There is an obvious and constant tension, or antagonism between liberty and authority but if governing authority is amorphous — a little nudge here, a small opinion there, with a morass of consensus all around — the tension wanes because there is nothing for the free man to push against or resist. So we acquiesce. We accept. We return to the screen, geofenced and surveilled, and helpless.

Once we give up agency, our personal autonomy, we become much easier to control, er, I mean govern. And using algorithms to suppress that agency by showing us all of the looks and things and status we don't have, is a very efficient means of derogating our belief in Self. Once upon time I had a girlfriend who understood this thesis very well; the less I believed in myself the more easily she could steer and control me. My climbing partner nicknamed her, The Diminisher, and his insight eventually put one more nail in the coffin of that relationship. Young people today need such a close friend and advisor, someone or something to point out how AI-driven social forces clip their wings, and "stop them from doing what they might" by making them believe they can't. In the social cesspool created by these algorithms no one will ever be enough, will always be less-than, and, stripped of all belief in their potential and the ability to achieve it, will become unhappy cogs in the commerce machine.

I happen to think that the commercial aspect of "attention capturing algorithms" is the least dangerous effect. The more I read things like, "preventing free speech is free speech," or, "...you have the right to speak but you also have the right to be shut up,” i.e. to be compelled into silence in the name of free speech, as quoted in Mark Bray's book on Antifa, the more I see certain fundamental human rights disappearing from practice and losing their importance in the public consciousness. Sadly, the silencer never understands the value of actual free speech — it is the silenced who understand its value best. And if freedom of speech is suppressed by threat of violence, silence compelled by force, it is no longer freedom, and the more accustomed to losing freedom we become the more authoritarian those with power — of whatever kind — will become. And the more we hand our locus of control to external factors, whether we do it consciously or are seduced into doing so, the less valuable or necessary actual freedom appears to be.
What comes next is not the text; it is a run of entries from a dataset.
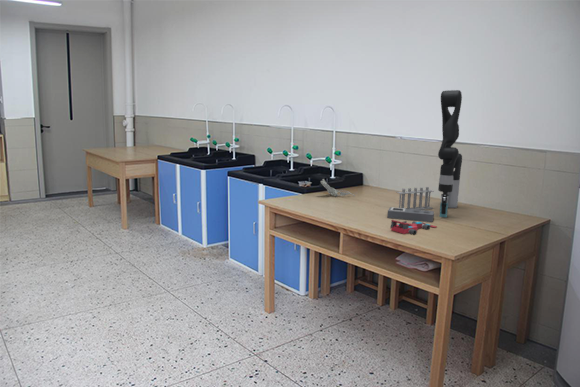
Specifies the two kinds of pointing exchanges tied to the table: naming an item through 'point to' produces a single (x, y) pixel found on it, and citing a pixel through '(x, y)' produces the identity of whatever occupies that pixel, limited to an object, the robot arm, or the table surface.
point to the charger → (441, 210)
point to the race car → (409, 226)
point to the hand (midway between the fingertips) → (443, 212)
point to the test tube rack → (415, 198)
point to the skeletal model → (333, 190)
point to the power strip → (410, 214)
The expression of personal freedom derives from agency over one's own life. Without such agency there can be no freedom, and no sense of it, only the directions given by who or whatsoever has power. I used to think that only a small number of people would willingly admit, "I just want to be told what to do." Apparently, I used to be an optimist because these days, it appears to me that many more want to be led and told than want to lean into the concept of figuring it out for themselves, and to be free to do so. Of course, freedom does imply responsibility and maybe that's what people resist; if they take responsibility they can no longer blame an external someone or something for having failed to do or achieve what they wanted.
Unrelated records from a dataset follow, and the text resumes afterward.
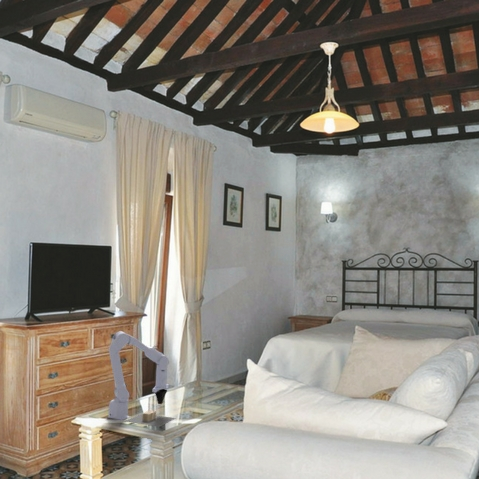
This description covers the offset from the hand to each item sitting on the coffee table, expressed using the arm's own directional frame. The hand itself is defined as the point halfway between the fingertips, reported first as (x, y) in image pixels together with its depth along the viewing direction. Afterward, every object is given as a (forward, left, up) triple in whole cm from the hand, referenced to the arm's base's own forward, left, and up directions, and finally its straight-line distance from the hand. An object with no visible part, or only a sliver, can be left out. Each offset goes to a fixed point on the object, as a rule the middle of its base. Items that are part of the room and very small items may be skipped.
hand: (160, 403), depth 301 cm
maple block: (0, -7, -4) cm, 8 cm away
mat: (+1, -11, -6) cm, 13 cm away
The screens may well be at fault here but I think the over-nerfing of society in general, especially for the young, is equally influential. We went from "safety third" to being so risk-averse that we cannot handle reality without it being interpreted and presented on a screen. It turns out that we can fall out of a tree, break an arm, and survive, having learned the valuable lesson of gravity, branch thickness, tree type and health, etc., along the way. It turns out that we can try and fail or compete and lose, and not suffer irreparable psychological damage, and in fact, these experiences are beneficial. Physical and emotional risk help us develop resilience and when shielded from such risk we become weak and helpless. Understanding and accepting risk, and taking responsibility for the outcome, helps support long-term survival in ways that a fully nerfed experience can't. I won't say that safety isn't worth pursuing, but I do believe that consequences teach better lessons (in all things) than insincere, positive affirmations recited within an overly-protective bubble ever could.

I came across an old adage that suggested it is more useful to "prepare your child for the path" than it is to "prepare the path for your child". It does seem that we should look ahead, assess all of the things and people and behavior our children may eventually experience as adolescents, young adults and proper adults, and do our best to prepare them for this reality. Because if we lie too much in the name of safety, our reward will be to watch them fail, sometimes disastrously so, and witness society continue its decline.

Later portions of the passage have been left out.